If you are doing business in Arab countries during the holy month of Ramadan, you may find things a bit different to the rest of the year. Although the working hours are reduced for employees in most Arab countries, it is a time when important business relationships are forged. Being able to relate to the cultural values of a specific market and showing respect towards them can open up many opportunities for your business.
The ninth month of the lunar Islamic calendar is the month of fasting, forgiveness, worship spirituality, humility, patience and praying. Each day during this holy month, from sunrise to sunset, Muslims all over the world abstain from eating, drinking, smoking, as well as from participating in anything that is considered ill-natured or excessive.
While Ramadan is a period of reflection for observant Muslims, many business networking activities do take place during Iftar and Suhour (the breaking of the fast). Provided you develop a good cultural understanding of this occasion, you will find plenty of opportunities to build relationships with your Muslim counterparts during Ramadan.

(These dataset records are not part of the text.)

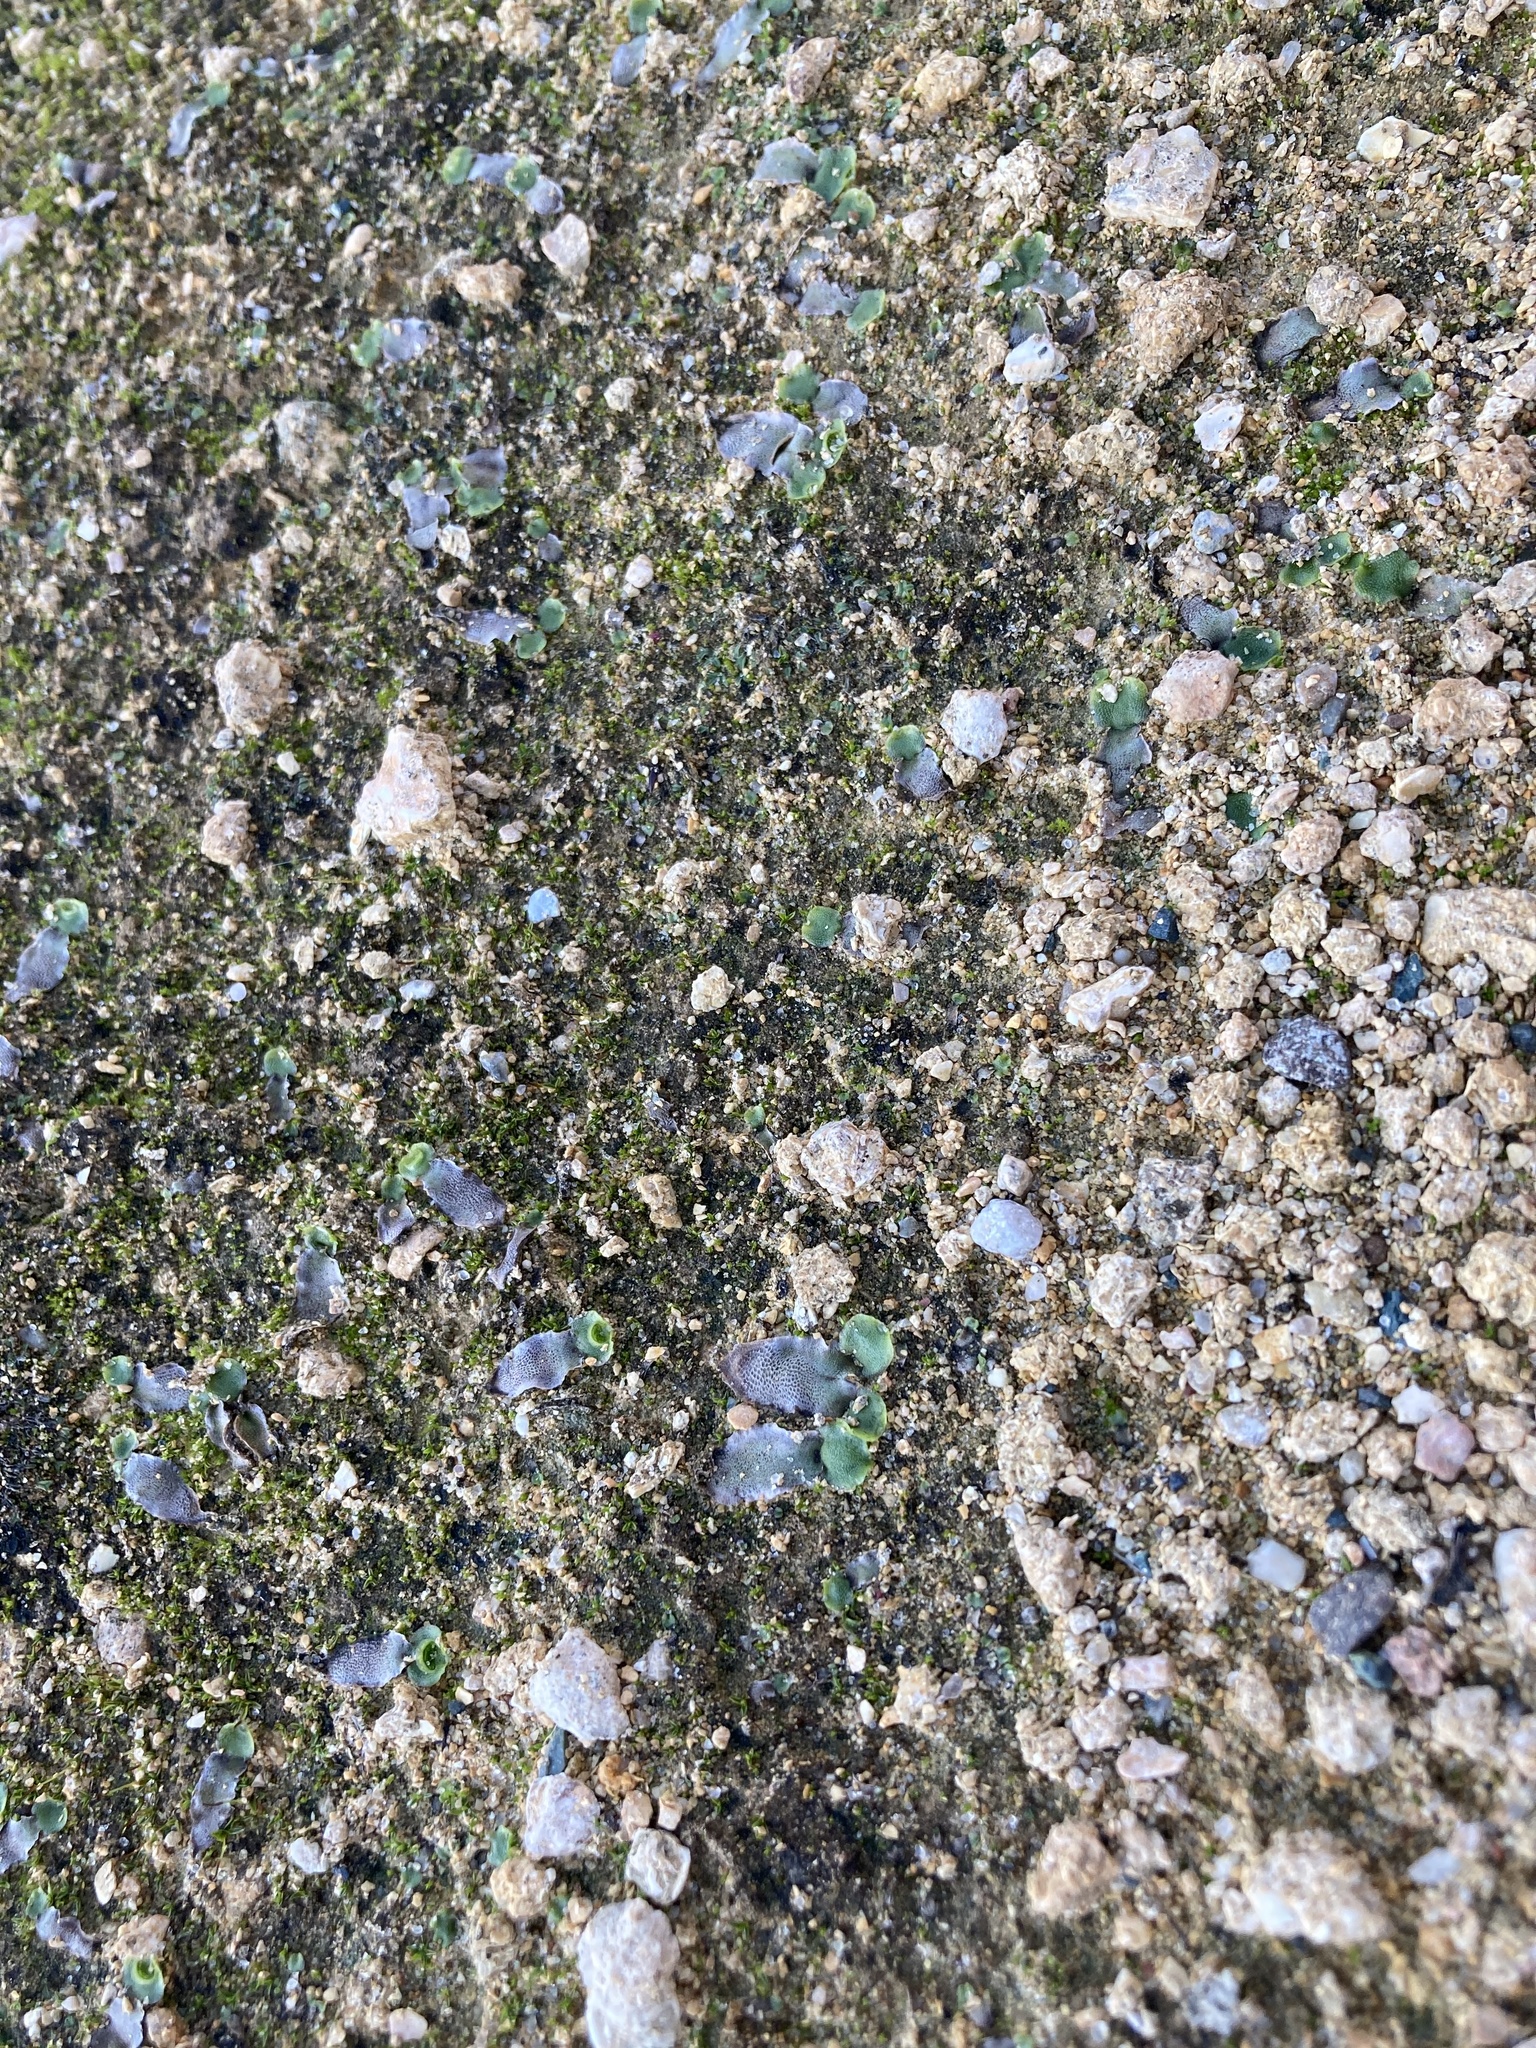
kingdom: Plantae
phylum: Marchantiophyta
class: Marchantiopsida
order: Lunulariales
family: Lunulariaceae
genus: Lunularia
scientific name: Lunularia cruciata
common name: Crescent-cup liverwort
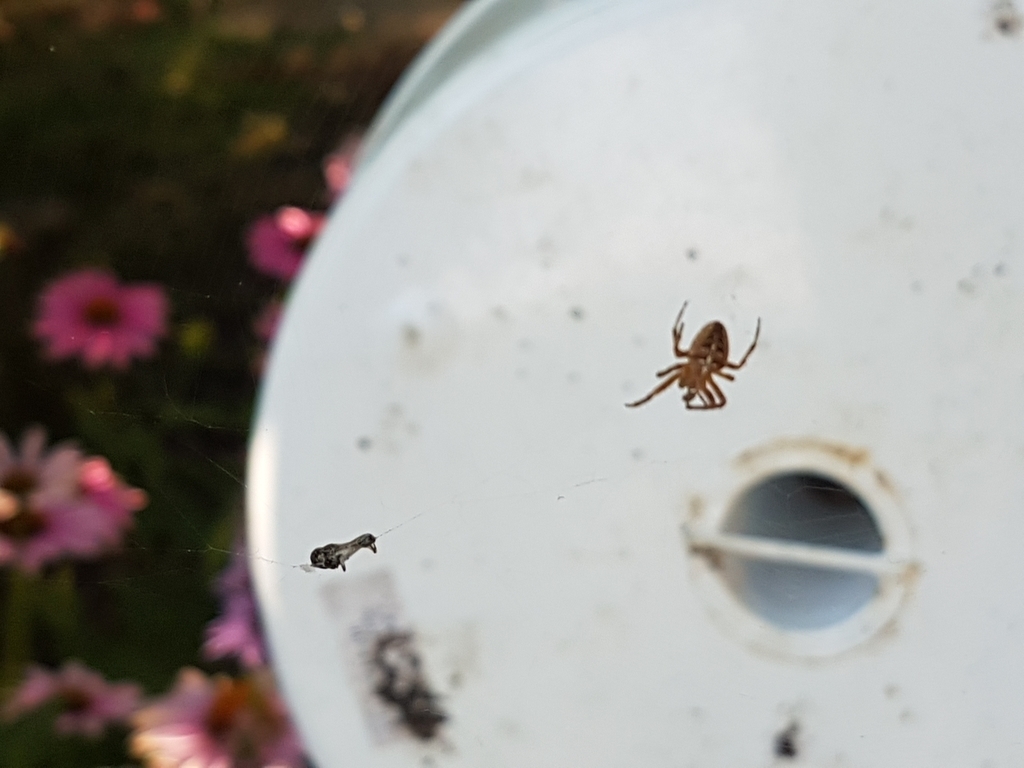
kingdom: Animalia
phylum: Arthropoda
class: Insecta
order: Diptera
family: Syrphidae
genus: Tropidina
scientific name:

If you are planning to do business in the Middle East during Ramadan, here are six tips to bear in mind:
1– Embrace and respect the season. Start by sending your client a Ramadan gift such as a box of dates, Arabic sweets or chocolates with a card wishing them “Ramadan Mubarak”.
2– Business lunches do not tend to happen during the holy month and you may also find it difficult to book an appointment during working hours with a Muslim colleague. Instead, you may receive an invitation to attend the activities that take place after the fasting hours – Iftar and Sohour. Iftar, in particular, substitutes normal business lunches and being invited is a sign of trust and friendship so you should accept.
3– Dress conservatively when doing business. This is particularly important for female visitors. Shoulders should always be covered.
4– Avoid eating, drinking, smoking and listening to music in the presence of your Muslim colleagues or in public places during daylight.
5– Be aware that during the holy month working hours are reduced by 2 hours per day. In most Gulf countries the working week begins on a Sunday and ends on a Thursday. However, in some countries it could begin on a Saturday and end on a Wednesday. Always check beforehand.
6– Remember that fasting for such a long period of time, particularly during summer, is challenging for your Muslim colleagues. Try and keep your business interactions brief, or arrange to meet after Iftar.